* **Work instructions**
Scan the records for the string "nonexempt" and copy every line that holds it.

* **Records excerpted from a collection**
* * * *

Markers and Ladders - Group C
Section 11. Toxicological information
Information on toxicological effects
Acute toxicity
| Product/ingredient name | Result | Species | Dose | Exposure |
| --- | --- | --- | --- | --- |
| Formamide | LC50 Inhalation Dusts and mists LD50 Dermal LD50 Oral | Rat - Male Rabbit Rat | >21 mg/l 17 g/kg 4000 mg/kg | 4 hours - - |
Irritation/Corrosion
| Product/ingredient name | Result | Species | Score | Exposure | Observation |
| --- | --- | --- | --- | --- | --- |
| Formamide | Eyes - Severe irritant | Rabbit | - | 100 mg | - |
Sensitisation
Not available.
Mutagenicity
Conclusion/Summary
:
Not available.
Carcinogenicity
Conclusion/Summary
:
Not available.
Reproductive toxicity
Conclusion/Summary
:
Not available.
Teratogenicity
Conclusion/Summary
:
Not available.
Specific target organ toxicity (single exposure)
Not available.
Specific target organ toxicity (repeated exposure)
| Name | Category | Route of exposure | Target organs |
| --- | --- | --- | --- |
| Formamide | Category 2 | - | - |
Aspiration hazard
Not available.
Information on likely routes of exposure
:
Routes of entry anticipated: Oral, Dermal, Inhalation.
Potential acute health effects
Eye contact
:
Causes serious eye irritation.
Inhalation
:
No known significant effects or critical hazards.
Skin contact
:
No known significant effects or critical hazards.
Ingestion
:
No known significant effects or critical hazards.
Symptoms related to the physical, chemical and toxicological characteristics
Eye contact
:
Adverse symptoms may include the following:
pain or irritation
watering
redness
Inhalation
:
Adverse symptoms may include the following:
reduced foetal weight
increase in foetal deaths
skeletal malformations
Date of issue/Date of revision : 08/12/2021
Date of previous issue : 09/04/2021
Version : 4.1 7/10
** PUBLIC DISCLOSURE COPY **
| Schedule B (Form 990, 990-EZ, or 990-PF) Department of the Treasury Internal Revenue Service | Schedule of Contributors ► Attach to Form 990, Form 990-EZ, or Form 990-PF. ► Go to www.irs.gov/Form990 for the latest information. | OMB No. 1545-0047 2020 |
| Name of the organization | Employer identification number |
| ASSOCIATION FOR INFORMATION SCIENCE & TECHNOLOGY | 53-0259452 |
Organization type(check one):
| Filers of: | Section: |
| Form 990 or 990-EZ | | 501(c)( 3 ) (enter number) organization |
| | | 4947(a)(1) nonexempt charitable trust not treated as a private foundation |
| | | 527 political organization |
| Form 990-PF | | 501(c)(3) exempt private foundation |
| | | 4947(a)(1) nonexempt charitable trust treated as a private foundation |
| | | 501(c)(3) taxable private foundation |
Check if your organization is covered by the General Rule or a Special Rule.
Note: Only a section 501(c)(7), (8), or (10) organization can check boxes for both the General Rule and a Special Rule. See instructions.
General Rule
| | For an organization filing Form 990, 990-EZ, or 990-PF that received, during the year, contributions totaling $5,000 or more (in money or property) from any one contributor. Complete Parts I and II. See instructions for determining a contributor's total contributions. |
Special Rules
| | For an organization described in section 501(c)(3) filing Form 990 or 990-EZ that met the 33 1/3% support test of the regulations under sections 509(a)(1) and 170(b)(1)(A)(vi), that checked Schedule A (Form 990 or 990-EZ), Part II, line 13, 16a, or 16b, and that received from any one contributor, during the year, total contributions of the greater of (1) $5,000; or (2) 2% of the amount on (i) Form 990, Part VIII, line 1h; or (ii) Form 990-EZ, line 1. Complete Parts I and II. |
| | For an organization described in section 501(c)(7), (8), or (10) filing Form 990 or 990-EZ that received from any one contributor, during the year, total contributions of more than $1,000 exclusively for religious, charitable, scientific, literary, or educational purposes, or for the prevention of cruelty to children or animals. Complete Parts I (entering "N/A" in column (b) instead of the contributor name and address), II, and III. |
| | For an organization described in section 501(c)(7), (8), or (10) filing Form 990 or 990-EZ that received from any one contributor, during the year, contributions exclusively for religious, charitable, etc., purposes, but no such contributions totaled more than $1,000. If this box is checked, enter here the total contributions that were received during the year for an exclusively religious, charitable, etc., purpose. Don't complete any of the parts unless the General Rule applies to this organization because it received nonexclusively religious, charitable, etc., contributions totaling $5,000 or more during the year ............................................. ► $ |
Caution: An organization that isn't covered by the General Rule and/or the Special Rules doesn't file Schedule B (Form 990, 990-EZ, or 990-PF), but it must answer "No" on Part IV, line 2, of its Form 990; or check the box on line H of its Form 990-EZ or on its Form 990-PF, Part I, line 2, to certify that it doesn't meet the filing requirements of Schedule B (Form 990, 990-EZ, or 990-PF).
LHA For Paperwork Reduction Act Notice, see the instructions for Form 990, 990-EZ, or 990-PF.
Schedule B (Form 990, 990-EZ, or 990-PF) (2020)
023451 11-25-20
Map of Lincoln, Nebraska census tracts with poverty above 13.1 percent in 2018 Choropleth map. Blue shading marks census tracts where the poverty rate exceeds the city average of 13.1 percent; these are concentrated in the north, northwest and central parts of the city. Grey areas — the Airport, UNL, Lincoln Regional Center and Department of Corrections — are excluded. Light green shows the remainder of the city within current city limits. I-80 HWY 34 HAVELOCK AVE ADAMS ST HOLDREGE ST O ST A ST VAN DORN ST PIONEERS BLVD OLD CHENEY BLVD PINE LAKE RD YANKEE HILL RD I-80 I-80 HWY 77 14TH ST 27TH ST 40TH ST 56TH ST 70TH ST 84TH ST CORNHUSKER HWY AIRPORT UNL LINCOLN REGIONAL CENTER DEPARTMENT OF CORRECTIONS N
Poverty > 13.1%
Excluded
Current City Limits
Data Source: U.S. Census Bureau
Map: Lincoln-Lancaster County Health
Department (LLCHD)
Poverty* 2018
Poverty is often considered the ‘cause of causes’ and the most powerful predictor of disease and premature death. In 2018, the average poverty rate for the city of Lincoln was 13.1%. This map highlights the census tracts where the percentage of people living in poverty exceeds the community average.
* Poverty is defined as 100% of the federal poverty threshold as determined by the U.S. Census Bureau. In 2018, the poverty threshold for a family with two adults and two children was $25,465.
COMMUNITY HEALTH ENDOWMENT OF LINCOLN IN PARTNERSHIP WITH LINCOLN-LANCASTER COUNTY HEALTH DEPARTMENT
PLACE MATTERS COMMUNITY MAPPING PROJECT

* * * *

* **Result for this exercise**
| | | 4947(a)(1) nonexempt charitable trust not treated as a private foundation |
| | | 4947(a)(1) nonexempt charitable trust treated as a private foundation |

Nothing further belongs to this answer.